Lump sum flows into MF equity schemes lowest since November 2020

NEW DELHI : Lump sum inflows into the equity segment, excluding new fund offers (NFOs), stood at 17,900 crore in October, the lowest since November 2020, according to a report by Motilal Oswal Financial Services Ltd.

The slowdown has been on account of high net worth individuals (HNIs) waiting for a better entry point as the stock market nears the record high, weakness in inflows from rural customers, and reduced NFO activity in the equity segment, the report said.

According to Motilal Oswal Financial Services (MOFSL), redemptions in the equity segment have been steady.

“As seen in the past cycles, redemptions gather momentum when there is a sharp rally in the equity market, and the share of equity in the portfolio allocation models of wealth managers rises above certain thresholds (based on the customer risk appetite),» the report said.

MOFSL interacted with a few large mutual fund distributors and institutional sales representatives to gauge customer behaviour in the current environment.

According to the financial services company, over the past couple of months, a few major trends have emerged: resurgence of NFOs in the September quarter after a hiatus, steady trends in overall AUM, sustained high outflows from the debt segment, and new highs in monthly SIP inflows.
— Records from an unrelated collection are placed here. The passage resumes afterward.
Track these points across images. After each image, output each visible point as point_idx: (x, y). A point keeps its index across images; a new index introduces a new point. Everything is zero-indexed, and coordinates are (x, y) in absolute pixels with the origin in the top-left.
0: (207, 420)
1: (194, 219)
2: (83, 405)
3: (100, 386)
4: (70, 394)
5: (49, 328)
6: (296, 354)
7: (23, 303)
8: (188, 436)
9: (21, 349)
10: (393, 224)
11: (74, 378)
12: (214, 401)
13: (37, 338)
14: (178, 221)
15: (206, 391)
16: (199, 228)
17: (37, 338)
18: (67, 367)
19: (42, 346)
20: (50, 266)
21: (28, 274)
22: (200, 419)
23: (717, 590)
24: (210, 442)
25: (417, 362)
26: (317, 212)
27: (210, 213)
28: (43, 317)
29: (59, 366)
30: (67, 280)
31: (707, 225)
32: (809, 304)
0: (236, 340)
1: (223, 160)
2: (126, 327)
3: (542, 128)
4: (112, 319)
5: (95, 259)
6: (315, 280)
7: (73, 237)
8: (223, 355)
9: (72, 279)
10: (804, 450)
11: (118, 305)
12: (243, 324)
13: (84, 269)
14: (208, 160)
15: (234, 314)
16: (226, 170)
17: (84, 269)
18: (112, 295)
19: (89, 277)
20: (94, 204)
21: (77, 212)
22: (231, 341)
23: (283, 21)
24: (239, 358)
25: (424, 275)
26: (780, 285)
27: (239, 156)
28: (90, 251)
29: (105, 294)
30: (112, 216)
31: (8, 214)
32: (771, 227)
The report also highlighted that HNIs had shown a rising propensity towards investing in the passive segment, driven by the formalization of their investment process as the next generation takes over.

HNIs also prefer to invest in alternative assets (such as alternative investment funds and portfolio management services) as they have offered relatively better returns in the past couple of years. This is despite the fact that HNIs have to bear higher costs than mutual funds.
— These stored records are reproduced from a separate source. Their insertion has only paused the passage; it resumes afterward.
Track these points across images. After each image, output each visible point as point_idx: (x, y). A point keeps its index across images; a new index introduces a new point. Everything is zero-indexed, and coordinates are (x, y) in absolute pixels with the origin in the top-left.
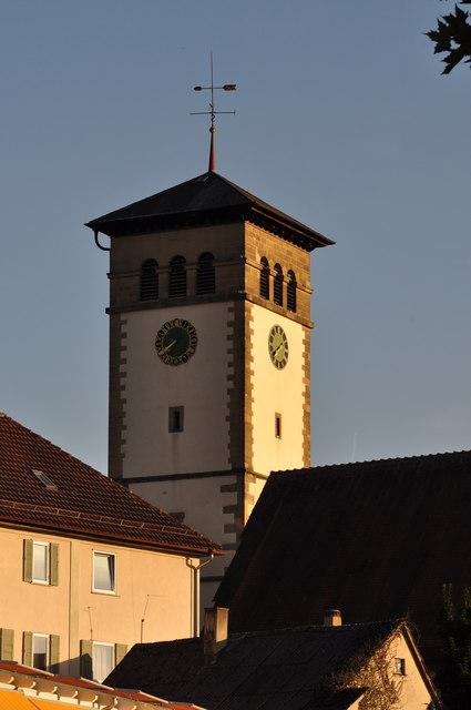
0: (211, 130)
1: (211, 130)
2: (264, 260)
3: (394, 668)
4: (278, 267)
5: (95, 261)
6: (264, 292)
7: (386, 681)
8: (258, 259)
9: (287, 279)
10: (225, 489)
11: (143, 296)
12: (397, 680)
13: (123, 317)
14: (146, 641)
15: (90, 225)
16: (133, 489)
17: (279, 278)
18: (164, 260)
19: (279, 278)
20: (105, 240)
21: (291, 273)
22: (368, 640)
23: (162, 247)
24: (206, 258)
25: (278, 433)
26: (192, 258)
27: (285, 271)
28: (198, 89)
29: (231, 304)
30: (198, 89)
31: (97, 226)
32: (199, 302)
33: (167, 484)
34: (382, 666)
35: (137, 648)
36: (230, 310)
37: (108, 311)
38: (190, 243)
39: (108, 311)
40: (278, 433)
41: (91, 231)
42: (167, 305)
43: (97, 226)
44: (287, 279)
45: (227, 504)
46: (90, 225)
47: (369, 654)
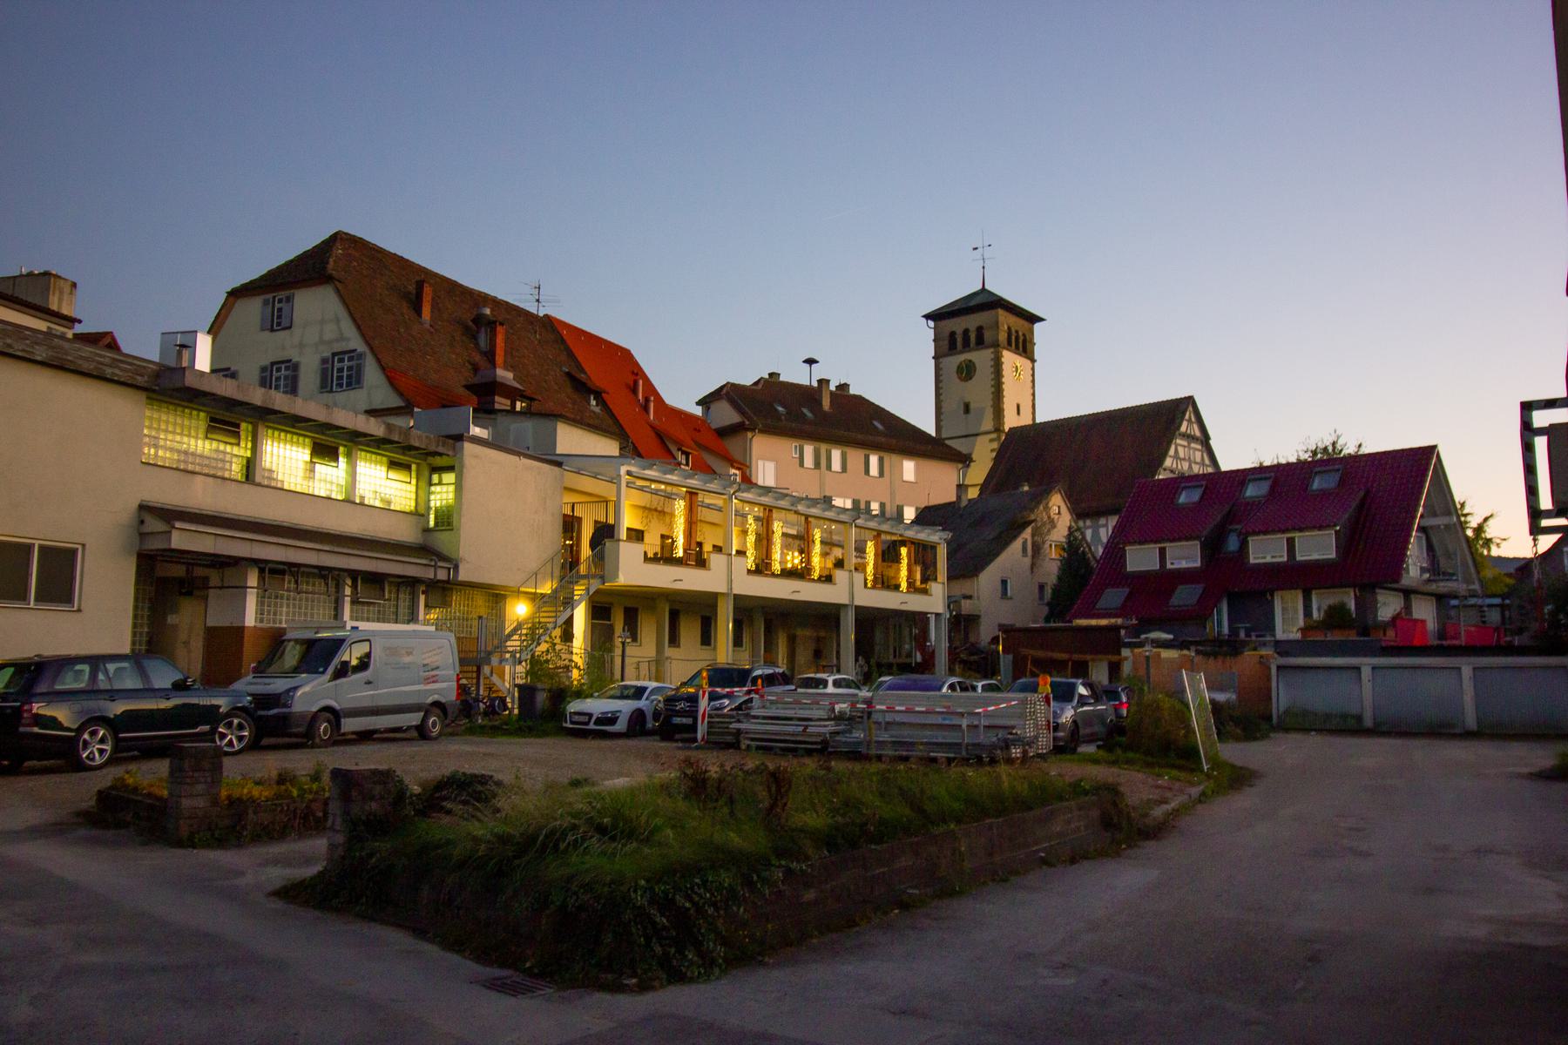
0: (984, 267)
1: (984, 267)
2: (1009, 328)
3: (1055, 509)
4: (1017, 332)
5: (927, 332)
6: (1009, 343)
7: (1049, 517)
8: (1006, 328)
9: (1021, 338)
10: (992, 440)
11: (950, 349)
12: (1056, 517)
13: (941, 360)
14: (931, 504)
15: (924, 316)
16: (947, 442)
17: (1017, 338)
18: (959, 331)
19: (1017, 338)
20: (931, 324)
21: (1024, 335)
22: (1040, 497)
23: (957, 325)
24: (980, 330)
25: (1018, 413)
26: (973, 329)
27: (1020, 334)
28: (990, 245)
29: (992, 350)
30: (990, 245)
31: (928, 317)
32: (977, 350)
33: (963, 440)
34: (1047, 508)
35: (926, 507)
36: (992, 353)
37: (933, 358)
38: (971, 322)
39: (933, 358)
40: (1018, 413)
41: (924, 320)
42: (961, 352)
43: (928, 317)
44: (1021, 338)
45: (992, 448)
46: (924, 316)
47: (1039, 503)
According to MOFSL, traditional fixed-income products may attract attention now.

“With the RBI raising interest rates (by 190 basis points over the past seven months), fixed deposit rates have moved higher. Weighted average term deposit rates have risen by 35bp/30bp for private/PSU banks. With the expectations of further rate hikes, fixed deposits may find favour with HNI customers,“ the report said.

The report said that large corporates are the key drivers of flows into the debt segment.

Currently, they are anticipating further hikes, at least until March 2023. Institutions are also considering investments in fixed deposits and non-convertible debentures (NCDs) versus debt funds to avoid a notable mark-to-market impact.

With another 50 bp increase, or if the yield on the 10-year G-Sec touches 8%, flows may shift to long-duration debt assets, translating into better yields.